--- Your instructions ---
Please list every item that the assignment text below says the submitted notebook should include.

5. Assignment 5: Constructing Datasets and Using Databases#

accept the assignment

date : 2023-10-10

Eligible skills: (links to checklists)

  • first chance construct 1 and 2

  • 1 access 1 and 2

  • 1 python 1 and 2

  • 1 prepare 1 and 2

  • summarize 1 and 2

  • visualize 1 and 2

5.2. Constructing Datasets#

Your goal is to programmatically construct a ready to analyze dataset from multiple sources.

  • Your dataset must combine at least 2 source tables.

  • At least one source table must come from a database or from web scraping (not `pd_read_html``).

  • You should use at least two different joins (this means either use 3 data sources or combine two datasets in two different ways)

The notebook you submit should include:

  • a motivating question for why you’re combining the datasets in an introduction section

  • code and description of how you built and prepared each dataset. For each step, describe what you’re about to do, the code with output, interpretation that leads into the next step.

  • exploratory data analysis that shows why you built the data and confirms that is prepared enough to analyze. (this can be one simple statistic or plot as long as it is something that requires the merge you used)

--- Dataset excerpts ---
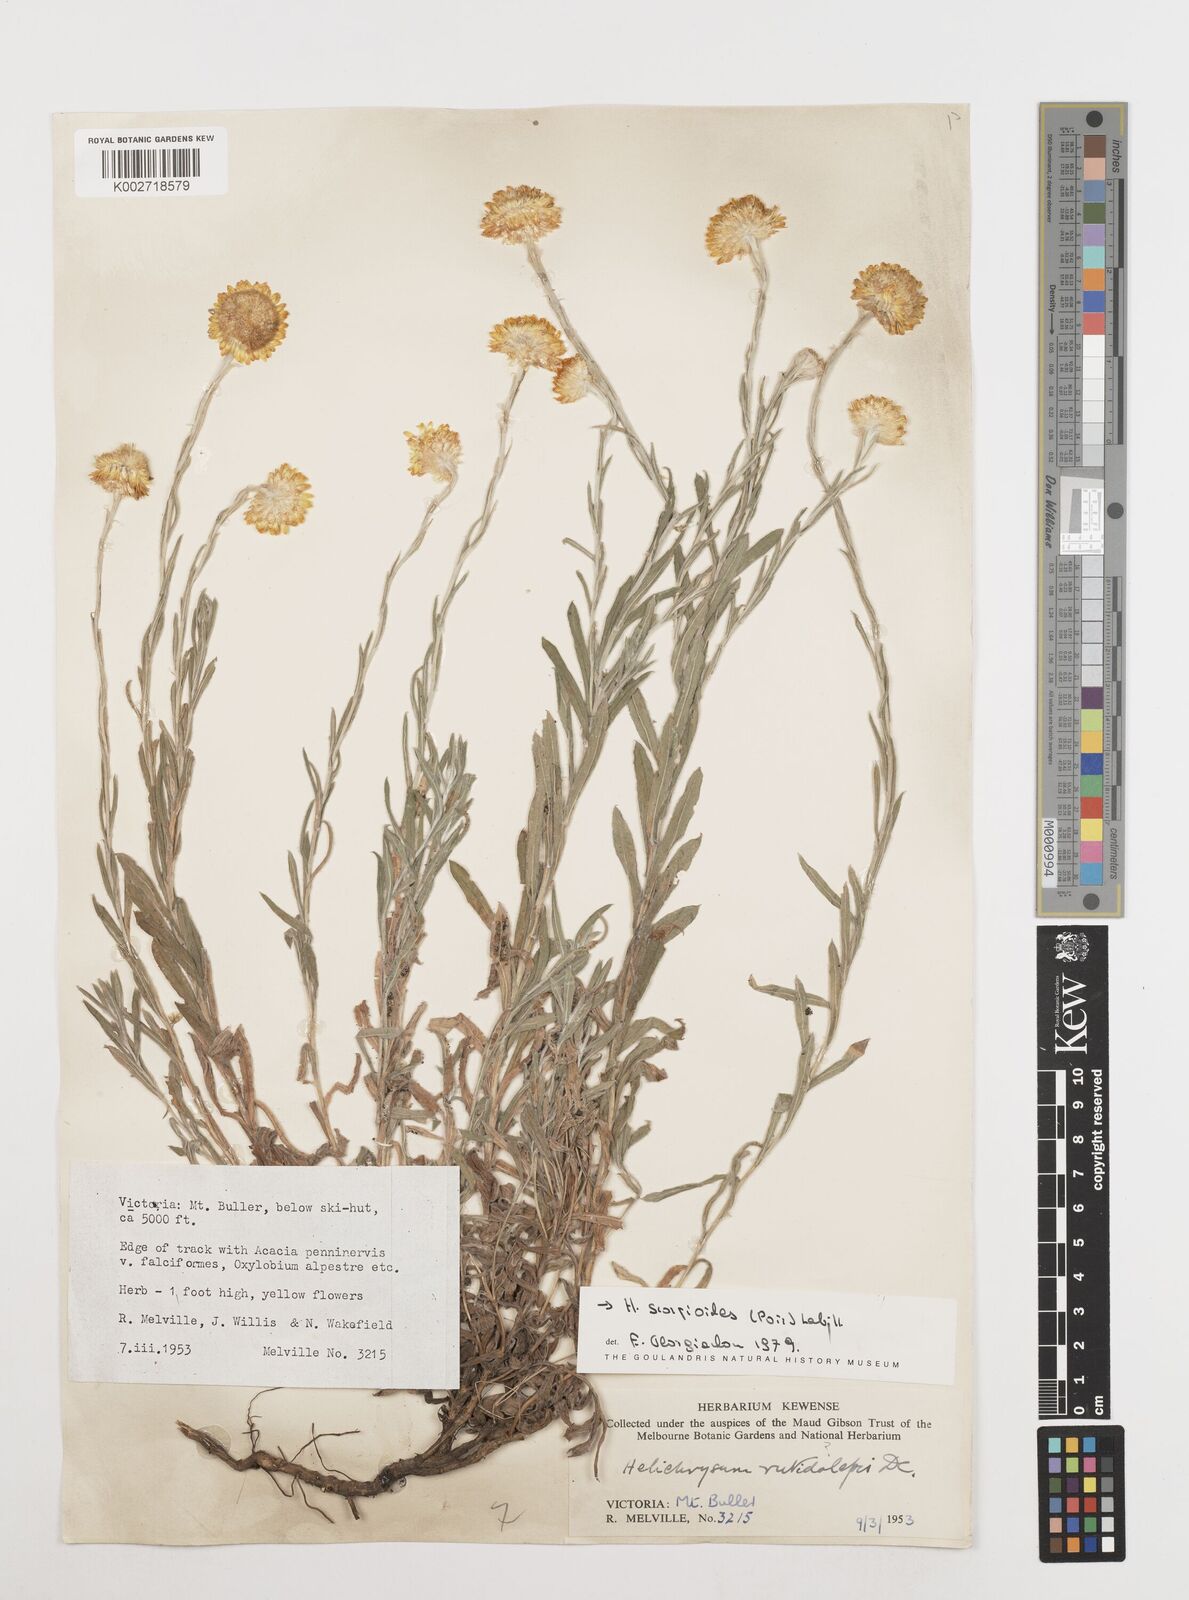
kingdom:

...

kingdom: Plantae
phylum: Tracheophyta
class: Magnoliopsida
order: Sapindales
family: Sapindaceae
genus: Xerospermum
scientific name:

--- The solution ---
- A motivating question for why you're combining the datasets, in an introduction section
- Code and description of how you built and prepared each dataset: for each step, a description of what you're about to do, the code with output, and an interpretation that leads into the next step
- Exploratory data analysis that shows why you built the data and confirms that it is prepared enough to analyze; this can be one simple statistic or plot, as long as it requires the merge you used